L’incontournable Africa Health Fund
Ciblant un taux de rentabilité interne brut de 15 %, l’Africa Health Fund (AHF) ambitionne de faciliter l’accès à des services de santé abordables et de qualité, notamment au sud du Sahara. Depuis l’acquisition de son gestionnaire Aureos Capital par l’émirati Abraaj Capital, « cette stratégie pourrait s’étendre à l’Afrique du Nord », note Kodjo Aziagbe, associé d’Abraaj. Doté de 80 millions d’euros depuis décembre 2011, l’AHF a déjà acquis des participations dans plusieurs entreprises, notamment au Kenya. Seul investissement côté francophone : la clinique Biasa, au Togo, qui a reçu 1,4 million d’euros en juillet 2012. L’AHF prévoit de réaliser une vingtaine d’investissements de 190 000 à 3,8 millions d’euros d’ici à 2014. F.R.

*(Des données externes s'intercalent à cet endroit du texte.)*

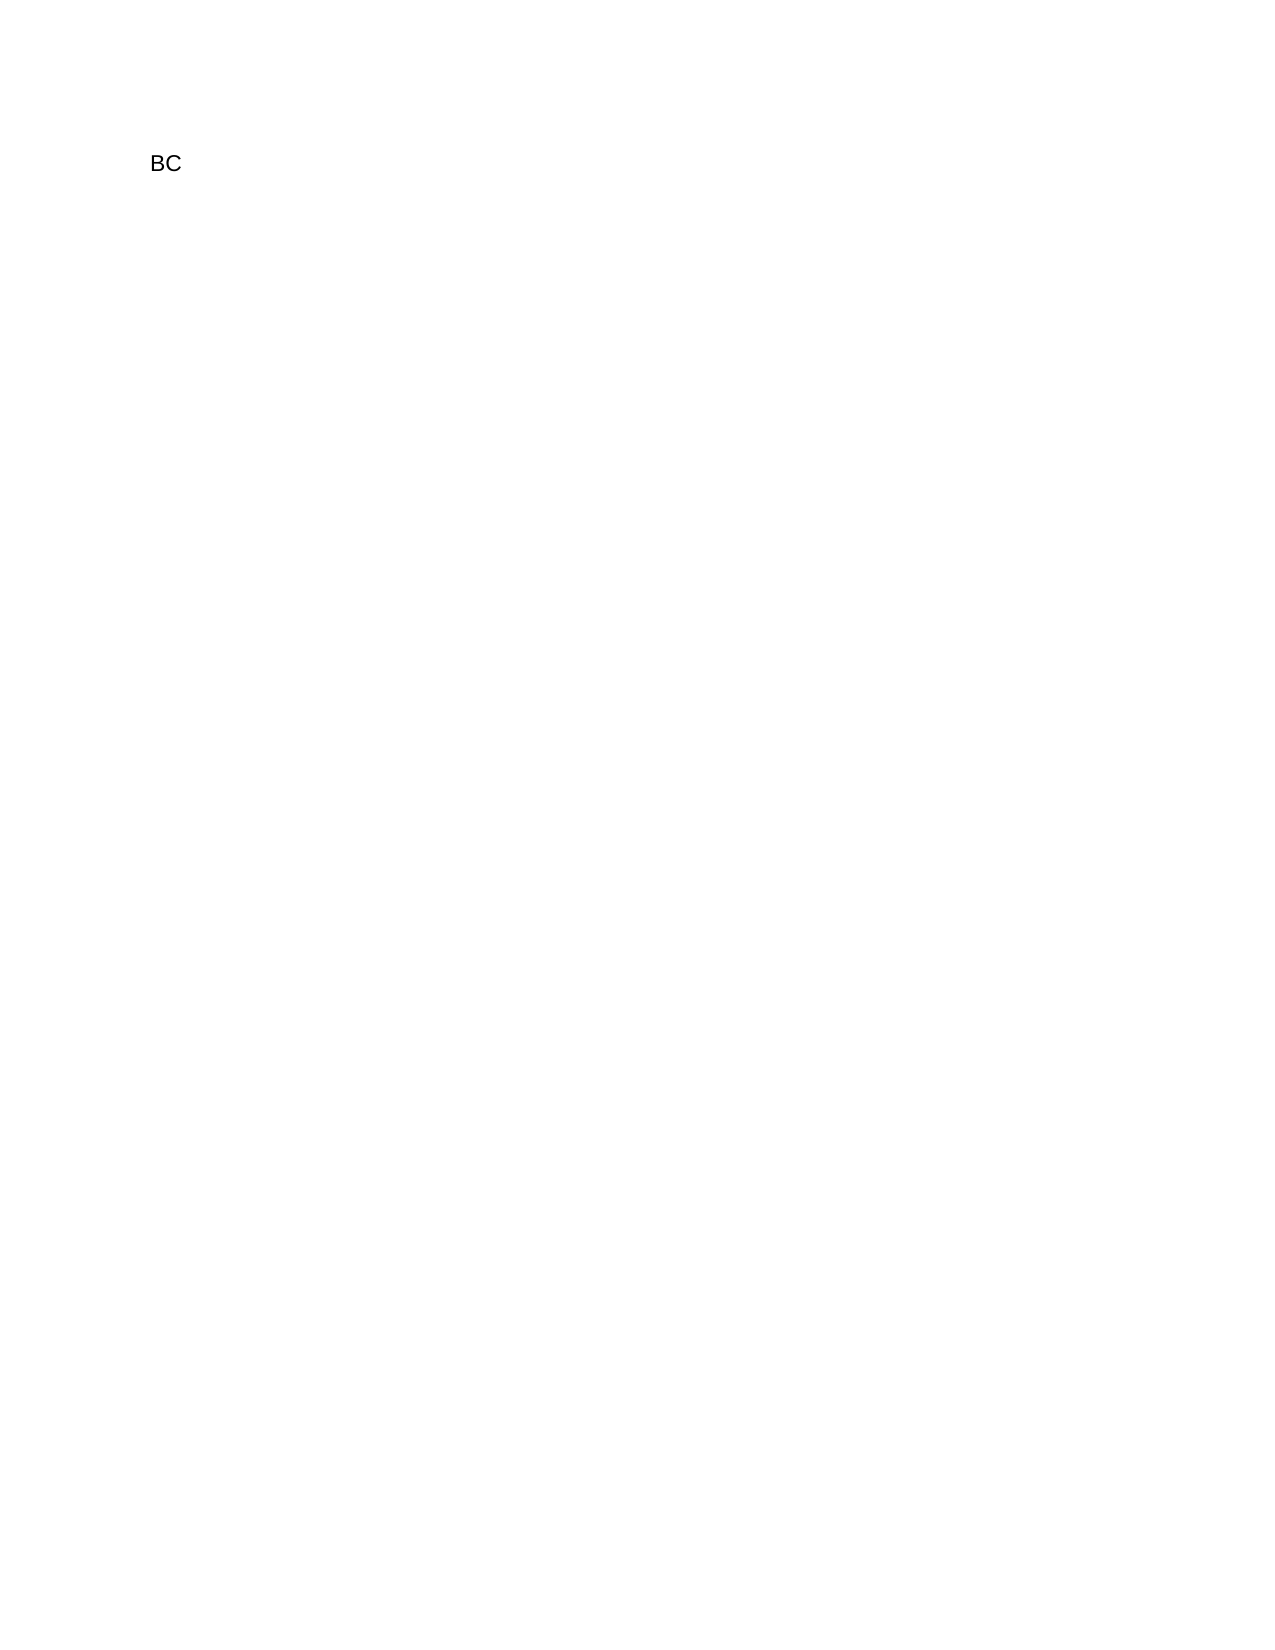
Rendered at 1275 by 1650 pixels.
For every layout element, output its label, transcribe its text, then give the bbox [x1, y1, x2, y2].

Si le secteur dans son ensemble intéresse les financiers, la jeunesse des entreprises de la santé et leur faible maturité ont jusqu’à présent empêché la finalisation de grosses opérations. « À part le Nigeria et l’Afrique du Sud, les pays africains n’ont pas un niveau de développement ni un réseau de cliniques qui nous permettraient de trouver un investissement à notre mesure, à savoir de 50 millions à 100 millions de dollars par transaction [de 37,5 millions à 75 millions d’euros] », confirme Vincent Le Guennou, coprésident d’Emerging Capital Partners.
Taille critique
Jide Olanrewaju, associé chez Satya Capital, souligne ce problème de taille critique : « Les entreprises de santé sont petites et, de ce fait, il faut créer des synergies entre elles, essayer de mettre en place des partenariats, par exemple en rassemblant des spécialistes. » « À mesure que la classe moyenne émerge et qu’on passe de l’informel au formel, l’accès aux soins privés va se développer, ce qui justifiera la création d’un plus grand nombre de centres de santé privés d’une taille susceptible d’intéresser les fonds d’investissement », prédit toutefois Vincent Le Guennou.